Exact repetition is required: output every record in full.

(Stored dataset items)

_ _ _ _ _

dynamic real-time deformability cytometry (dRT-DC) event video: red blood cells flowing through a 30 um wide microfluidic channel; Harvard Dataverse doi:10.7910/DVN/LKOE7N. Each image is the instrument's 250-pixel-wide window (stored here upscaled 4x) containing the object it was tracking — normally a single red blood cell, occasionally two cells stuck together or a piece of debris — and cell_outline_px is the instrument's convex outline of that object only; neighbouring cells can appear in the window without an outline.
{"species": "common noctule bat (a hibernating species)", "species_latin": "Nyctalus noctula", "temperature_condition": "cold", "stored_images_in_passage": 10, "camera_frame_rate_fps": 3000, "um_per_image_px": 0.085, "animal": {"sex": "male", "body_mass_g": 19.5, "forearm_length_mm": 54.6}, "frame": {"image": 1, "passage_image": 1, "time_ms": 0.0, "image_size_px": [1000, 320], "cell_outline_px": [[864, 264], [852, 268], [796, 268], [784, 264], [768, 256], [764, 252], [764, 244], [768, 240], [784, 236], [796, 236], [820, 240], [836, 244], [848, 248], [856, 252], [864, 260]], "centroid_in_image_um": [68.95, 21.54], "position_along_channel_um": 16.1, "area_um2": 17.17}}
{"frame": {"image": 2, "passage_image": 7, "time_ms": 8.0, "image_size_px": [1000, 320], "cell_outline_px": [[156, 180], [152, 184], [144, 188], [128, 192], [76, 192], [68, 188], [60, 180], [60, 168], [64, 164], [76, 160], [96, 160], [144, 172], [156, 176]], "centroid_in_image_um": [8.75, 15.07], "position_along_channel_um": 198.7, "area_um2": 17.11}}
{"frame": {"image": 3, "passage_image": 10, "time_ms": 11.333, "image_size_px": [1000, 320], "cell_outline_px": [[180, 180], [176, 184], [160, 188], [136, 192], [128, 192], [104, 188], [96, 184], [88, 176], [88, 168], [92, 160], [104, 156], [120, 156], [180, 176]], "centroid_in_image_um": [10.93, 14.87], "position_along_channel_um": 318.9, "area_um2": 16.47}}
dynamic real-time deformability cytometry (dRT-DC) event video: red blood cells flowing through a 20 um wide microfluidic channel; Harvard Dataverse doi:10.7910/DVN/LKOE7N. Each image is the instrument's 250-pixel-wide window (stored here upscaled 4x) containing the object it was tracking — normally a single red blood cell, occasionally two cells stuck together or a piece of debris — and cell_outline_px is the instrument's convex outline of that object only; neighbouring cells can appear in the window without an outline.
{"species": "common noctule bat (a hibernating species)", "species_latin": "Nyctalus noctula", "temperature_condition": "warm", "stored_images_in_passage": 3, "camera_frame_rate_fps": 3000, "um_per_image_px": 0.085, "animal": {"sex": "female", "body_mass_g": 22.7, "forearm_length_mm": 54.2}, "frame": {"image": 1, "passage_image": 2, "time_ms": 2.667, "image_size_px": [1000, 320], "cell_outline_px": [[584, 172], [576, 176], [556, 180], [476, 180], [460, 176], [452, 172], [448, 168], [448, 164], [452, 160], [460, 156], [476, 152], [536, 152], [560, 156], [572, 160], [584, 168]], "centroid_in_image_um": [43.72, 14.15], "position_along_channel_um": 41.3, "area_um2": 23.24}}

_ _ _ _ _

→ **TASK RESPONSE**:
dynamic real-time deformability cytometry (dRT-DC) event video: red blood cells flowing through a 30 um wide microfluidic channel; Harvard Dataverse doi:10.7910/DVN/LKOE7N. Each image is the instrument's 250-pixel-wide window (stored here upscaled 4x) containing the object it was tracking — normally a single red blood cell, occasionally two cells stuck together or a piece of debris — and cell_outline_px is the instrument's convex outline of that object only; neighbouring cells can appear in the window without an outline.
{"species": "common noctule bat (a hibernating species)", "species_latin": "Nyctalus noctula", "temperature_condition": "cold", "stored_images_in_passage": 10, "camera_frame_rate_fps": 3000, "um_per_image_px": 0.085, "animal": {"sex": "male", "body_mass_g": 19.5, "forearm_length_mm": 54.6}, "frame": {"image": 1, "passage_image": 1, "time_ms": 0.0, "image_size_px": [1000, 320], "cell_outline_px": [[864, 264], [852, 268], [796, 268], [784, 264], [768, 256], [764, 252], [764, 244], [768, 240], [784, 236], [796, 236], [820, 240], [836, 244], [848, 248], [856, 252], [864, 260]], "centroid_in_image_um": [68.95, 21.54], "position_along_channel_um": 16.1, "area_um2": 17.17}}
{"frame": {"image": 2, "passage_image": 7, "time_ms": 8.0, "image_size_px": [1000, 320], "cell_outline_px": [[156, 180], [152, 184], [144, 188], [128, 192], [76, 192], [68, 188], [60, 180], [60, 168], [64, 164], [76, 160], [96, 160], [144, 172], [156, 176]], "centroid_in_image_um": [8.75, 15.07], "position_along_channel_um": 198.7, "area_um2": 17.11}}
{"frame": {"image": 3, "passage_image": 10, "time_ms": 11.333, "image_size_px": [1000, 320], "cell_outline_px": [[180, 180], [176, 184], [160, 188], [136, 192], [128, 192], [104, 188], [96, 184], [88, 176], [88, 168], [92, 160], [104, 156], [120, 156], [180, 176]], "centroid_in_image_um": [10.93, 14.87], "position_along_channel_um": 318.9, "area_um2": 16.47}}
dynamic real-time deformability cytometry (dRT-DC) event video: red blood cells flowing through a 20 um wide microfluidic channel; Harvard Dataverse doi:10.7910/DVN/LKOE7N. Each image is the instrument's 250-pixel-wide window (stored here upscaled 4x) containing the object it was tracking — normally a single red blood cell, occasionally two cells stuck together or a piece of debris — and cell_outline_px is the instrument's convex outline of that object only; neighbouring cells can appear in the window without an outline.
{"species": "common noctule bat (a hibernating species)", "species_latin": "Nyctalus noctula", "temperature_condition": "warm", "stored_images_in_passage": 3, "camera_frame_rate_fps": 3000, "um_per_image_px": 0.085, "animal": {"sex": "female", "body_mass_g": 22.7, "forearm_length_mm": 54.2}, "frame": {"image": 1, "passage_image": 2, "time_ms": 2.667, "image_size_px": [1000, 320], "cell_outline_px": [[584, 172], [576, 176], [556, 180], [476, 180], [460, 176], [452, 172], [448, 168], [448, 164], [452, 160], [460, 156], [476, 152], [536, 152], [560, 156], [572, 160], [584, 168]], "centroid_in_image_um": [43.72, 14.15], "position_along_channel_um": 41.3, "area_um2": 23.24}}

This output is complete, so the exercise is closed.